TASK ITEM >> Print each entry again exactly as written, and keep the pictures out.

·····

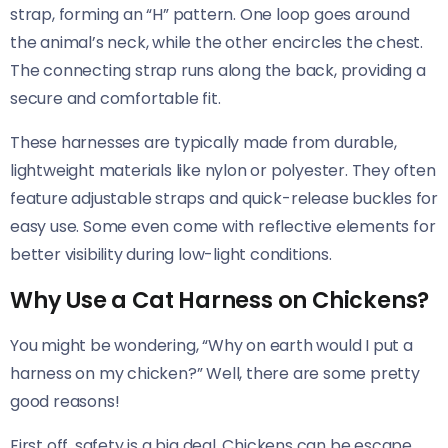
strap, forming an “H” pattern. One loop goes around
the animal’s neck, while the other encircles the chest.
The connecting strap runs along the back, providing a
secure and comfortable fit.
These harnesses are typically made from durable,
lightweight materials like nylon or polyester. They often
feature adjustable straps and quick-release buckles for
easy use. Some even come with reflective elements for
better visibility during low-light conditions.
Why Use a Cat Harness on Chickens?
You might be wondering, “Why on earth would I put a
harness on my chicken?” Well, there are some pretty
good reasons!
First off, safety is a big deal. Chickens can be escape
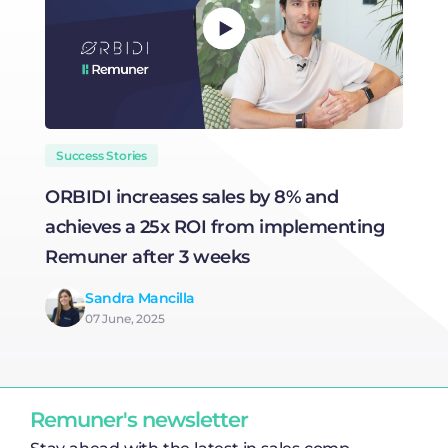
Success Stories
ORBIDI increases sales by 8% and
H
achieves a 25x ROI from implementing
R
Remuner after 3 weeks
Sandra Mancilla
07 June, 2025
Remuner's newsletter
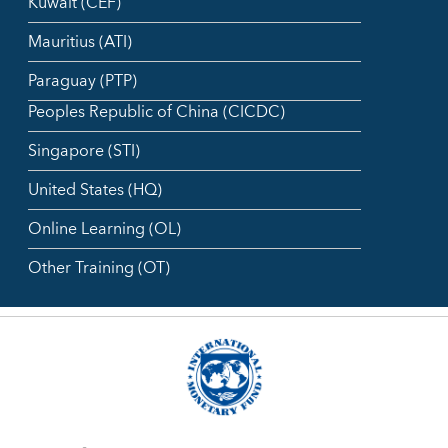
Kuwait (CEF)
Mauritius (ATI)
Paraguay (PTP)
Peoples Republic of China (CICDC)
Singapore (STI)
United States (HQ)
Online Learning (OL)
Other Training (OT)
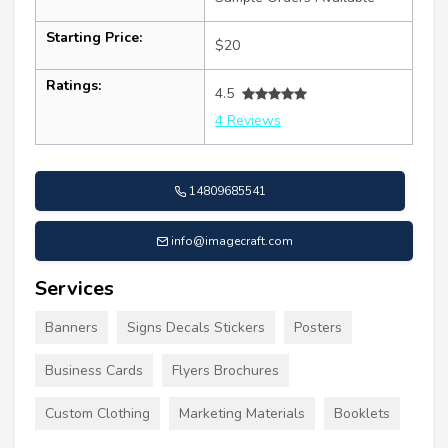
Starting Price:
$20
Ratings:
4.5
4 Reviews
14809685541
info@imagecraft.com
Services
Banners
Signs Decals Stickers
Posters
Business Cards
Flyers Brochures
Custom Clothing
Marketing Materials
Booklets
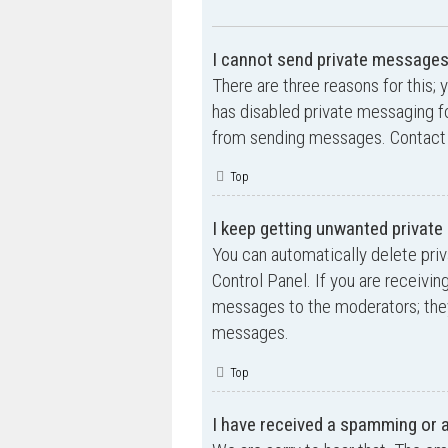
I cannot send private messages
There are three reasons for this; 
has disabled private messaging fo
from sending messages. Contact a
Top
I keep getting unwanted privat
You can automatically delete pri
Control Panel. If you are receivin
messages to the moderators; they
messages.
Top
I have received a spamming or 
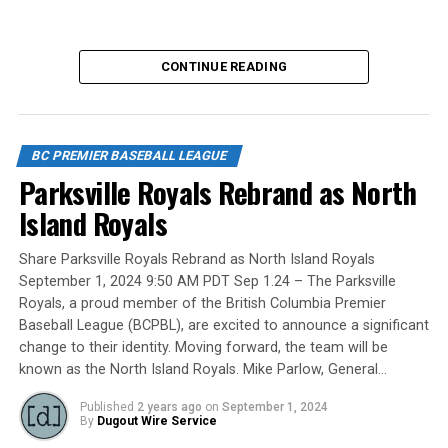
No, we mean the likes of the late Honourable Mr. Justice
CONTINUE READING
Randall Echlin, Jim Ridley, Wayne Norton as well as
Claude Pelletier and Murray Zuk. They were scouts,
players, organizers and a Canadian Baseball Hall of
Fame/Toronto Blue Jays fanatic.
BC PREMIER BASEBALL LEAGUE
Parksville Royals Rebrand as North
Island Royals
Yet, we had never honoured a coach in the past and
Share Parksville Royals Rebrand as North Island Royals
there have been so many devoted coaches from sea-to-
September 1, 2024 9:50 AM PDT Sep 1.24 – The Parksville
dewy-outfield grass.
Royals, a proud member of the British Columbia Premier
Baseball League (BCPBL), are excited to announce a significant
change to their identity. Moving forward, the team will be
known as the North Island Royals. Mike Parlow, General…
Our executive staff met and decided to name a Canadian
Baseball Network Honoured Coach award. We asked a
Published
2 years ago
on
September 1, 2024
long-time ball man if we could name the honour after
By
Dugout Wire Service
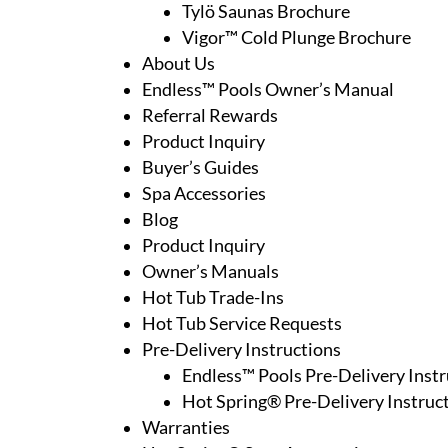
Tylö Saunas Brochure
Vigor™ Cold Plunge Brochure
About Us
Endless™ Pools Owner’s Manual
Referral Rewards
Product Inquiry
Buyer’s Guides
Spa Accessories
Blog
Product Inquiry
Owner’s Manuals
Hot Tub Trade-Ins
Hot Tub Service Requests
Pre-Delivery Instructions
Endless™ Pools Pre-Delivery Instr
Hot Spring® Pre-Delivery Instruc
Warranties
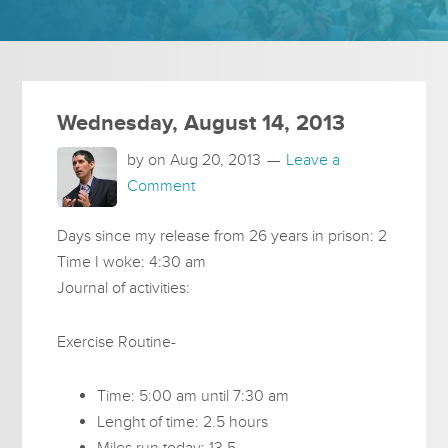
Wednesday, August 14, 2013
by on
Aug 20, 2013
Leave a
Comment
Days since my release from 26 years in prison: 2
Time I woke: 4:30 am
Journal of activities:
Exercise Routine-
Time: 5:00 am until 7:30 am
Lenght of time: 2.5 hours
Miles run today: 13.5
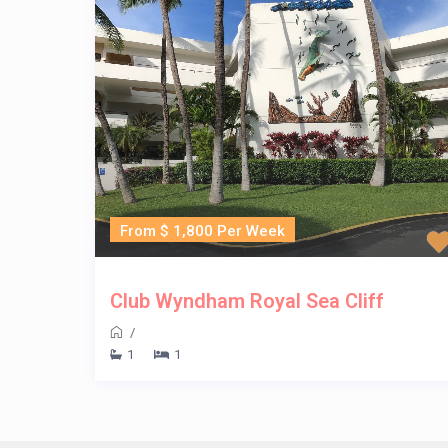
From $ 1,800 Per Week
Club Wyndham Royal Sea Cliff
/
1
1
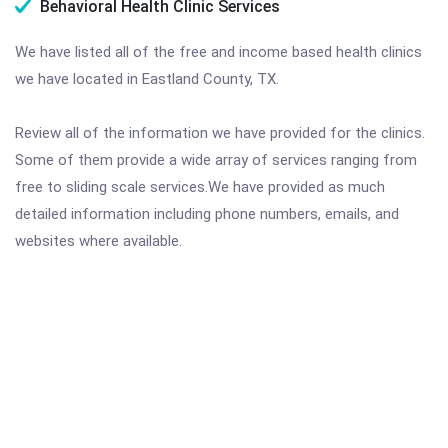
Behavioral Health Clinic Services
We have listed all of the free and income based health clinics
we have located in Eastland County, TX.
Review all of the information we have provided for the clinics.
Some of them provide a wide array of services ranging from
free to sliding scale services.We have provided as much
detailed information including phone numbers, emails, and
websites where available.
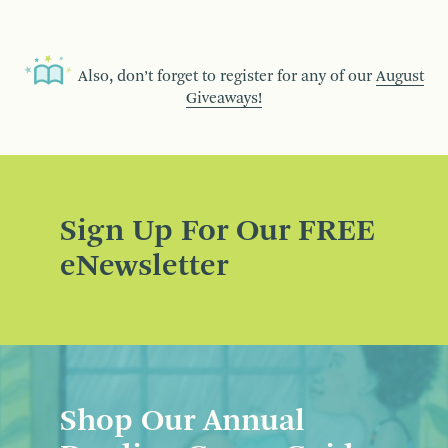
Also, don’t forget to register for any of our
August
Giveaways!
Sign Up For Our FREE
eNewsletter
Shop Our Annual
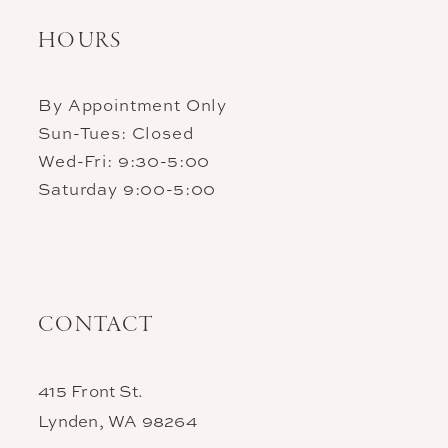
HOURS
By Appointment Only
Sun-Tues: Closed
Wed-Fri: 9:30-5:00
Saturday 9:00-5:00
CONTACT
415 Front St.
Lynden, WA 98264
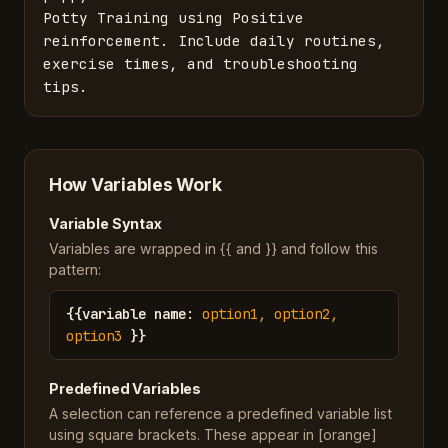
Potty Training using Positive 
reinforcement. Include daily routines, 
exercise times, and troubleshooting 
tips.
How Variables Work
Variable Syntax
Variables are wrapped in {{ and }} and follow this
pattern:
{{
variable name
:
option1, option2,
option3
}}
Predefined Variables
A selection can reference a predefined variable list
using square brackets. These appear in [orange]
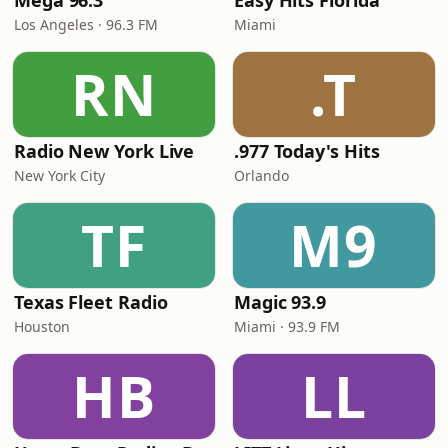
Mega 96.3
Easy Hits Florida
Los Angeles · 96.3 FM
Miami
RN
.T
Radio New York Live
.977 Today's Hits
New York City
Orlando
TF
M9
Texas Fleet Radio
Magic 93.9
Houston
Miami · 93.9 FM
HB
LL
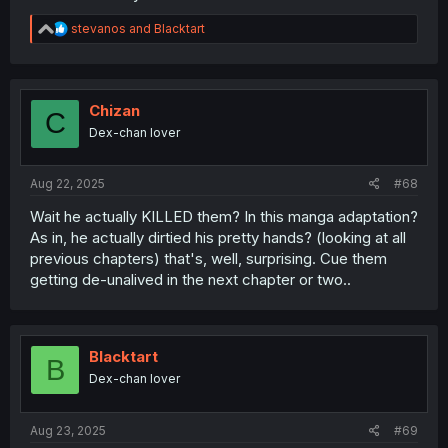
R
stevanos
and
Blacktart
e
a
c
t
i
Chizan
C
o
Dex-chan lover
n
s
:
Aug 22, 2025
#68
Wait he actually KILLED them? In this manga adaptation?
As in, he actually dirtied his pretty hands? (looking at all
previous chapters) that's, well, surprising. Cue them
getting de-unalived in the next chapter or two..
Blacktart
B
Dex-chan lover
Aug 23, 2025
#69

·····

EXERCISE ANSWER >>
strap, forming an “H” pattern. One loop goes around
the animal’s neck, while the other encircles the chest.
The connecting strap runs along the back, providing a
secure and comfortable fit.
These harnesses are typically made from durable,
lightweight materials like nylon or polyester. They often
feature adjustable straps and quick-release buckles for
easy use. Some even come with reflective elements for
better visibility during low-light conditions.
Why Use a Cat Harness on Chickens?
You might be wondering, “Why on earth would I put a
harness on my chicken?” Well, there are some pretty
good reasons!
First off, safety is a big deal. Chickens can be escape
Success Stories
ORBIDI increases sales by 8% and
H
achieves a 25x ROI from implementing
R
Remuner after 3 weeks
Sandra Mancilla
07 June, 2025
Remuner's newsletter
Kuwait (CEF)
Mauritius (ATI)
Paraguay (PTP)
Peoples Republic of China (CICDC)
Singapore (STI)
United States (HQ)
Online Learning (OL)
Other Training (OT)
Starting Price:
$20
Ratings:
4.5
4 Reviews
14809685541
info@imagecraft.com
Services
Banners
Signs Decals Stickers
Posters
Business Cards
Flyers Brochures
Custom Clothing
Marketing Materials
Booklets
I cannot send private messages
There are three reasons for this; 
has disabled private messaging fo
from sending messages. Contact a
Top
I keep getting unwanted privat
You can automatically delete pri
Control Panel. If you are receivin
messages to the moderators; they
messages.
Top
I have received a spamming or 
No, we mean the likes of the late Honourable Mr. Justice
CONTINUE READING
Randall Echlin, Jim Ridley, Wayne Norton as well as
Claude Pelletier and Murray Zuk. They were scouts,
players, organizers and a Canadian Baseball Hall of
Fame/Toronto Blue Jays fanatic.
BC PREMIER BASEBALL LEAGUE
Parksville Royals Rebrand as North
Island Royals
Yet, we had never honoured a coach in the past and
Share Parksville Royals Rebrand as North Island Royals
there have been so many devoted coaches from sea-to-
September 1, 2024 9:50 AM PDT Sep 1.24 – The Parksville
dewy-outfield grass.
Royals, a proud member of the British Columbia Premier
Baseball League (BCPBL), are excited to announce a significant
change to their identity. Moving forward, the team will be
known as the North Island Royals. Mike Parlow, General…
Our executive staff met and decided to name a Canadian
Baseball Network Honoured Coach award. We asked a
Published
2 years ago
on
September 1, 2024
long-time ball man if we could name the honour after
By
Dugout Wire Service
Tylö Saunas Brochure
Vigor™ Cold Plunge Brochure
About Us
Endless™ Pools Owner’s Manual
Referral Rewards
Product Inquiry
Buyer’s Guides
Spa Accessories
Blog
Product Inquiry
Owner’s Manuals
Hot Tub Trade-Ins
Hot Tub Service Requests
Pre-Delivery Instructions
Endless™ Pools Pre-Delivery Instr
Hot Spring® Pre-Delivery Instruc
Warranties
Wednesday, August 14, 2013
by on
Aug 20, 2013
Leave a
Comment
Days since my release from 26 years in prison: 2
Time I woke: 4:30 am
Journal of activities:
Exercise Routine-
Time: 5:00 am until 7:30 am
Lenght of time: 2.5 hours
Miles run today: 13.5
From $ 1,800 Per Week
Club Wyndham Royal Sea Cliff
/
1
1
Behavioral Health Clinic Services
We have listed all of the free and income based health clinics
we have located in Eastland County, TX.
Review all of the information we have provided for the clinics.
Some of them provide a wide array of services ranging from
free to sliding scale services.We have provided as much
detailed information including phone numbers, emails, and
websites where available.
Also, don’t forget to register for any of our
August
Giveaways!
Sign Up For Our FREE
eNewsletter
Shop Our Annual
HOURS
By Appointment Only
Sun-Tues: Closed
Wed-Fri: 9:30-5:00
Saturday 9:00-5:00
CONTACT
415 Front St.
Lynden, WA 98264
Potty Training using Positive 
reinforcement. Include daily routines, 
exercise times, and troubleshooting 
tips.
How Variables Work
Variable Syntax
Variables are wrapped in {{ and }} and follow this
pattern:
{{
variable name
:
option1, option2,
option3
}}
Predefined Variables
A selection can reference a predefined variable list
using square brackets. These appear in [orange]
Mega 96.3
Easy Hits Florida
Los Angeles · 96.3 FM
Miami
RN
.T
Radio New York Live
.977 Today's Hits
New York City
Orlando
TF
M9
Texas Fleet Radio
Magic 93.9
Houston
Miami · 93.9 FM
HB
LL
R
stevanos
and
Blacktart
e
a
c
t
i
Chizan
C
o
Dex-chan lover
n
s
:
Aug 22, 2025
#68
Wait he actually KILLED them? In this manga adaptation?
As in, he actually dirtied his pretty hands? (looking at all
previous chapters) that's, well, surprising. Cue them
getting de-unalived in the next chapter or two..
Blacktart
B
Dex-chan lover
Aug 23, 2025
#69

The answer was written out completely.